Dec. 11, 2014
Always-Active Voice Command Recognition Without False Detections
Python, AutoHotkey, C#, PowerShell
dragonfly, Windows Speech Recognition
Uses the built-in voice recognition engine of Windows to respond to spoken command, without accidental triggers from conversation, music, or television.
I use a simple but highly effective technique for skewing Windows speech recognition toward false negatives (missed detection) instead of false positives (triggering when a command wasn't spoken). Because the match percent returned by WSR is a relative value between potential words it's unsuitable as a general estimate of detection accuracy. What I needed was a set of highly distinct sounds, to use as a "combination lock". The phonetic alphabet was ideally suited.
By setting the trigger phrase to three specific letters in a row, e.g. "alpha bravo charlie" it opens 15,600 permutations the speech recognition engine will attempt to match to all spoken phrases. This number is large enough that the command never triggers accidentally. (Since 2013 I've had the system active with daily computer use: YouTube, Twitch.tv, Pandora, etc. and it has only falsely triggered a few times.)
With the phonetic alphabet in place as the available choices, it's easy enough to slip in some custom words, particularly: "come" "pew" "tur". The engine will now trigger on the phrase "computer", rather than "alpha bravo charlie". You may have to enunciate, but it won't trigger on accident.
Of course once the trigger word is heard the remaining portion is trivially matched to your command choice.
This technique can easily be adapted for a public-but-secure voice recognition system, with rotating codes. A user with access to the current code (e.g. "delta hotel foxtrot") can control the device with their voice, upon which the system will select and privately notify the user of the new code. I would love to see an implementation of this with a smartwatch like Pebble.

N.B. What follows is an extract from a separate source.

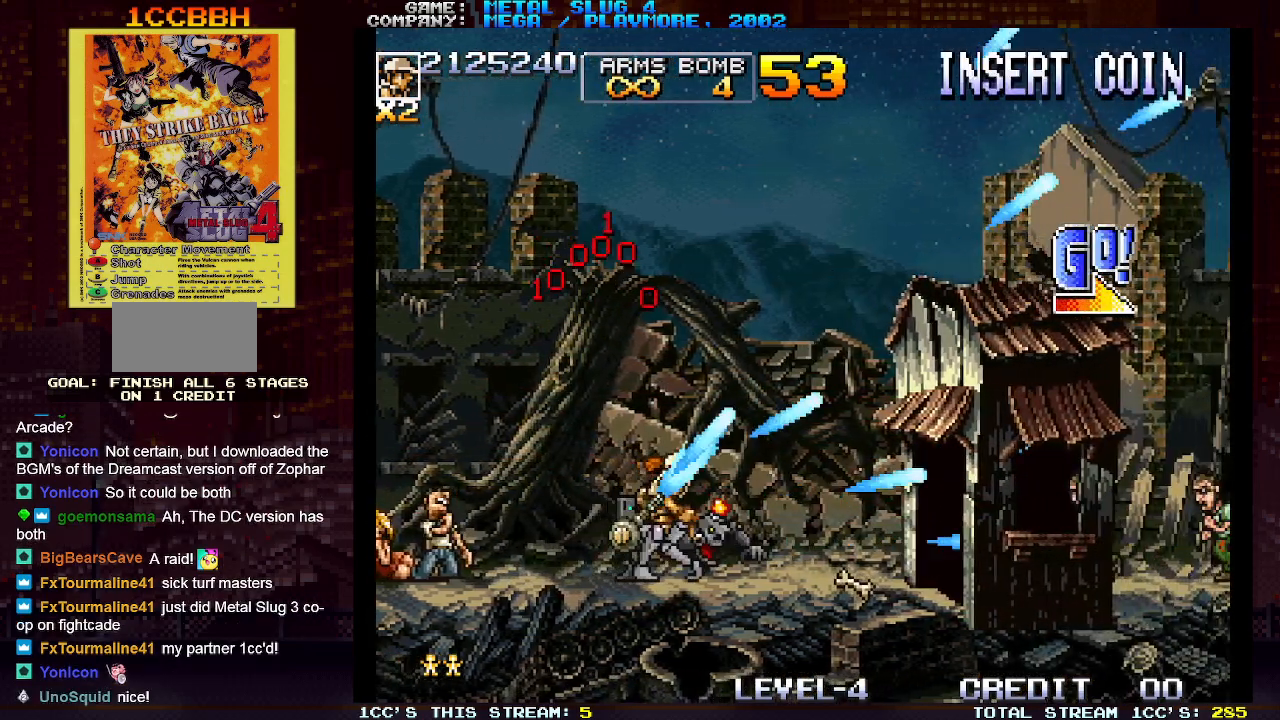
{"buttons": ["SQUARE"], "left_stick": "right", "events": [[50, "SQUARE", "up"], [150, "SQUARE", "down"], [233, "SQUARE", "up"], [317, "SQUARE", "down"], [417, "SQUARE", "up"], [483, "SQUARE", "down"]]}
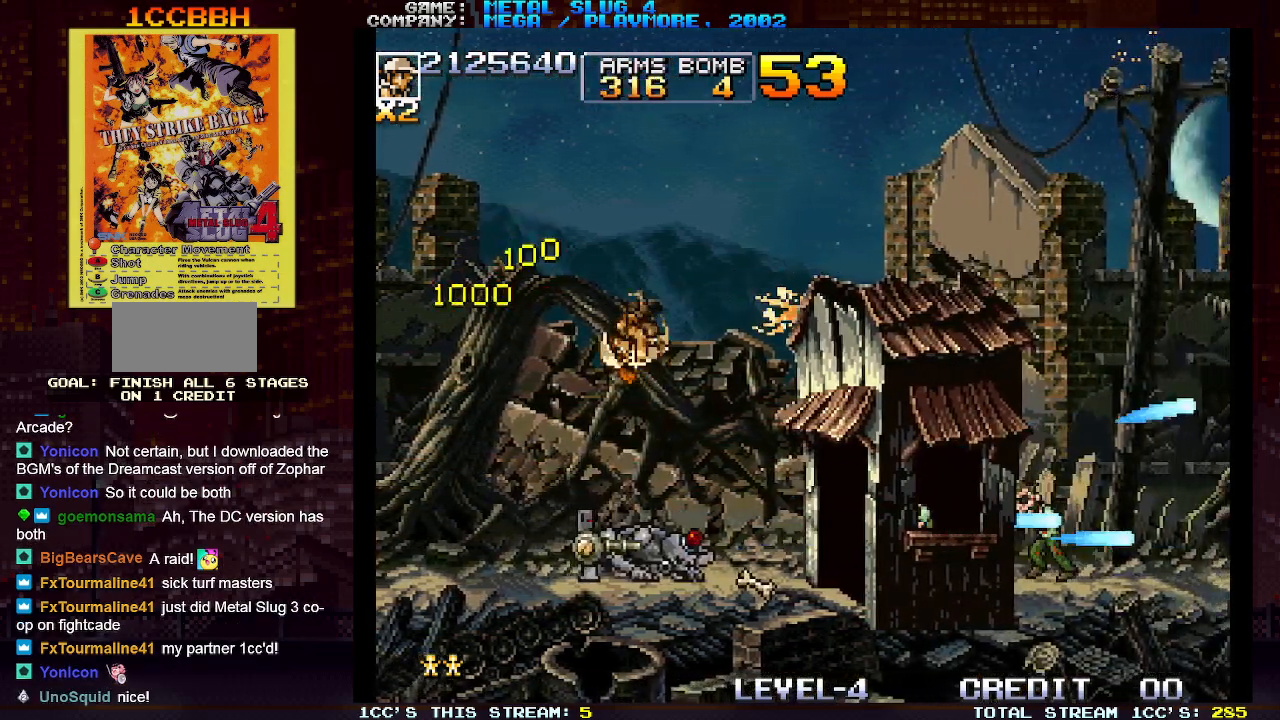
{"buttons": [], "left_stick": "right", "events": [[100, "SQUARE", "up"], [183, "SQUARE", "down"], [283, "SQUARE", "up"]]}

I originally learned you could leverage Vista's (and successor's) built-in voice recognition training to execute your own strict set of commands from a PowerShell script written by Joel "Jaykul" Bennett.
I then wrote my own quick implementation in C# as a DLL I ran from AutoHotkey.
When I discovered "acampbell" had submitted a patch to add Sapi5InProcEngine support (the particular WSR engine variant that doesn't include the accessibility commands most are familiar with) to the dragonfly Python package, I ported my code to Python. I then successfully lobbied to have the patch added to the official version (thanks t4ngo).